Why only 4.2ghz??? Is that with or without turbo?

Intel® Core™ i7-8086K Processor

  • 12 MB SmartCache Cache
  • 6 Cores
  • 12 Threads
  • 5.00 GHz Max Turbo Frequency (all cores)
  • K - Unlocked
  • 8th Generation
1 Like

With turbo it’s 4.2GHz

You can only run two CPU’s if they are Xeon and not Core. So although the clock speed is much lower I will have:

Intel® Xeon® Platinum 8160

  • 33 MB cache
  • 24 Cores
  • 48 Threads
  • 3.7GHz Max Turbo (all cores)

But they key is that I will have two of them on the same motherboard as it has two sockets. And although the majority of software is not going to run over both CPU’s, a lot of my CAD/Design stuff will so it will be super handy.

My knowledge has only really extended to gaming PC’s and low end workstations, I did not even know you could have more than 1 CPU until last month so I am slightly out of my depth ha.

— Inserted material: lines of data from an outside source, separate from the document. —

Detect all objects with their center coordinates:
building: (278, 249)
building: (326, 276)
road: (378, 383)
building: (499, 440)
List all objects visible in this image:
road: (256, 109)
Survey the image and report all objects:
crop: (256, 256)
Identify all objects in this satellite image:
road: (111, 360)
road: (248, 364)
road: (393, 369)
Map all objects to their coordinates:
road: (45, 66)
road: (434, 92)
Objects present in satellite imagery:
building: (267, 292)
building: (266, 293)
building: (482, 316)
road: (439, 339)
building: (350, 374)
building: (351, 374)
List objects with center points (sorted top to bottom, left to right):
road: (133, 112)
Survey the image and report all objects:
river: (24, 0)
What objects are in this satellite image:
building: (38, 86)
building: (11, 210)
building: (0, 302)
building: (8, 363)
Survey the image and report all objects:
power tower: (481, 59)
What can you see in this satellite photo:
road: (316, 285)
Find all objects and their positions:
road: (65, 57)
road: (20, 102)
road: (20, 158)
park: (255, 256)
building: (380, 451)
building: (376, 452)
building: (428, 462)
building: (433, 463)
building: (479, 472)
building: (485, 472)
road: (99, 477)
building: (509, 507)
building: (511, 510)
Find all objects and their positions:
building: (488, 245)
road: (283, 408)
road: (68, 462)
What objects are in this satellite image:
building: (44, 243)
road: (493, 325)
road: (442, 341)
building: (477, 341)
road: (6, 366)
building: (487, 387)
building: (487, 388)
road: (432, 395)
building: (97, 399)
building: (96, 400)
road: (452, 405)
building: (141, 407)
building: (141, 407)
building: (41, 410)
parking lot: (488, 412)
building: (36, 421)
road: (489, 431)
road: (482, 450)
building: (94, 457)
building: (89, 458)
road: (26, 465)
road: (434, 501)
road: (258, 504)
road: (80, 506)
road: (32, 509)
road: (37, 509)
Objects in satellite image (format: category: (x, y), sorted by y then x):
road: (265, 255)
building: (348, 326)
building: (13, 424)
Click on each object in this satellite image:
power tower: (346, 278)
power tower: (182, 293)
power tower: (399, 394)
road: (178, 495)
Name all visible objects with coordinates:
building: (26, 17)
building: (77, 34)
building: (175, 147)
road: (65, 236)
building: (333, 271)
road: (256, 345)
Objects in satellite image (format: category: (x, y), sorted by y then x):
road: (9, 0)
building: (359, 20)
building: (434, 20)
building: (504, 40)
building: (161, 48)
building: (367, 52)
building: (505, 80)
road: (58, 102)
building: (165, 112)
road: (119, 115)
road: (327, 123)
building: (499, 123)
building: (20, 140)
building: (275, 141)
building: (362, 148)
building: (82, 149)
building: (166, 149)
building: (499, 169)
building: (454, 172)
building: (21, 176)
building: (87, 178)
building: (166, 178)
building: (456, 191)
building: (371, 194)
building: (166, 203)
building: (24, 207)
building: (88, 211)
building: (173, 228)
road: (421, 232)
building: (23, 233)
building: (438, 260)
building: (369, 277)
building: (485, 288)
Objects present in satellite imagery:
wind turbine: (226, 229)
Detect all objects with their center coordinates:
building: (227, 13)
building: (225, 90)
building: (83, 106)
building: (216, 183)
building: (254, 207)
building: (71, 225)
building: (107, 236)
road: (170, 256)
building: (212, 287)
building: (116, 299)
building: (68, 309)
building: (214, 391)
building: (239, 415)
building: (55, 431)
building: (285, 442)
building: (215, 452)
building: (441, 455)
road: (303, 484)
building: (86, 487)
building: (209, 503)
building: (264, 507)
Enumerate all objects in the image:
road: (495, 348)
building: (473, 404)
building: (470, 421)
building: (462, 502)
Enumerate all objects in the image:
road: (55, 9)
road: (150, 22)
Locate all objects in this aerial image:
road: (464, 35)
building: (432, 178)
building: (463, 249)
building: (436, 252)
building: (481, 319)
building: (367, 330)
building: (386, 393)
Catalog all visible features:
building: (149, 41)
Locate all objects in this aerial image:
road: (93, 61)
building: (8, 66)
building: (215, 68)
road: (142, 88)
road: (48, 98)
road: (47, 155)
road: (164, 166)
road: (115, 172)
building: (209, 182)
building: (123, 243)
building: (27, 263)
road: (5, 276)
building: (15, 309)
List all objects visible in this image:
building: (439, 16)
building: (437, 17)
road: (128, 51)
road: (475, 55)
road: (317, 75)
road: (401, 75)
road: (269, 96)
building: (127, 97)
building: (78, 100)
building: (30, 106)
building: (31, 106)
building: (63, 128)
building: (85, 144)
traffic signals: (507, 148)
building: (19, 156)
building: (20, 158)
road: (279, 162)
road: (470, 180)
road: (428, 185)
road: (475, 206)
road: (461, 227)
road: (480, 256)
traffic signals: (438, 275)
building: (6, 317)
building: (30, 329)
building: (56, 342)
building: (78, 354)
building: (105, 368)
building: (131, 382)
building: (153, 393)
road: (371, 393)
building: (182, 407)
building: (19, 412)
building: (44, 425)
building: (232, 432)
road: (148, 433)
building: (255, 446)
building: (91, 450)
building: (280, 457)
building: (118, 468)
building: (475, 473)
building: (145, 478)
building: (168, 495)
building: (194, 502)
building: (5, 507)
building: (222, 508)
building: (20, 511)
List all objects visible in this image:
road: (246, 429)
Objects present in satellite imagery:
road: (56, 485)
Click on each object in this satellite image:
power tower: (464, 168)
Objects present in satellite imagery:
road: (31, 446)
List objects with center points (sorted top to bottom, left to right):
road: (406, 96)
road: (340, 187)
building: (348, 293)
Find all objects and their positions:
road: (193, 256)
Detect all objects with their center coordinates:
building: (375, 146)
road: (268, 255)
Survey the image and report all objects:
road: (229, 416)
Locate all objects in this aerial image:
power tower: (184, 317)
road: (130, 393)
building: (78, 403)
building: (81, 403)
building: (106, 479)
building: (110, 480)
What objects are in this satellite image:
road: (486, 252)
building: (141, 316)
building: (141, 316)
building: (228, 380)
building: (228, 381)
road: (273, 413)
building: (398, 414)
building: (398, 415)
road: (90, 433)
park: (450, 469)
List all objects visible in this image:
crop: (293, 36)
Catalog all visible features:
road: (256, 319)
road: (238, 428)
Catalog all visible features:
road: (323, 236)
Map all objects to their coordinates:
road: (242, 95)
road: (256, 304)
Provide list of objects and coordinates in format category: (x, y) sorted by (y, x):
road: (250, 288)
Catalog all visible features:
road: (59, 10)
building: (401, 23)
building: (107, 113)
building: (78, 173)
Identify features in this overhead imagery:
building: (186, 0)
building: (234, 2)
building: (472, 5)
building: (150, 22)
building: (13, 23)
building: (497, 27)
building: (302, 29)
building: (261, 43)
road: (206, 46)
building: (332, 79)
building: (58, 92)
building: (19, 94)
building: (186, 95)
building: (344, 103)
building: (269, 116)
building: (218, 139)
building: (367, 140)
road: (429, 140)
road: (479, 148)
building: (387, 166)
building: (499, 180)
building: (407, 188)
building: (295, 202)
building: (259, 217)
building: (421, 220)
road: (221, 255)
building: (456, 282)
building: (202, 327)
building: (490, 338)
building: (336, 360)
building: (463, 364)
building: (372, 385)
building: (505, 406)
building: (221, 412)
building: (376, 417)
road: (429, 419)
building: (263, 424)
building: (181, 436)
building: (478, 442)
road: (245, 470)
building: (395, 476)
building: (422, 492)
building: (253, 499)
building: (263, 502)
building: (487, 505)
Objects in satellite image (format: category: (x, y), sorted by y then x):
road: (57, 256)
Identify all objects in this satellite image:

Just want to get the best deal performance wise.

The key was that if SketchUp would run over both, then I would have taken the performance hit overall to drastically increase it’s capability, however since it’s not I may as well turn it up to 11 as it will have a greater impact on my other apps.

Ed, wrong CPU, adjusted now.

I see, so you’re limited to the higher-end xeons. I’m curious what design software you use that can actually use all those cores?
My firm does a lot of computational work (structural loading, water modelling, raytracing, traffic models, etc) but we would send these processes to a remote PC (bit like a server but in a desktop case). Multi CPU does take quite a lot setup to get it running properly and most software has to be written to specifically to use the two CPUs.

Sketchup will run fine on those systems. Unless you are pushing the limits of model size/hardware on a constant basis, then the difference between 4.3 and 5.0ghz wont be that noticeable across a day’s work.
Same goes for video cards. GTX1060 to 1070 is noticeable but 1070 to 1080 isnt really noticeable for me.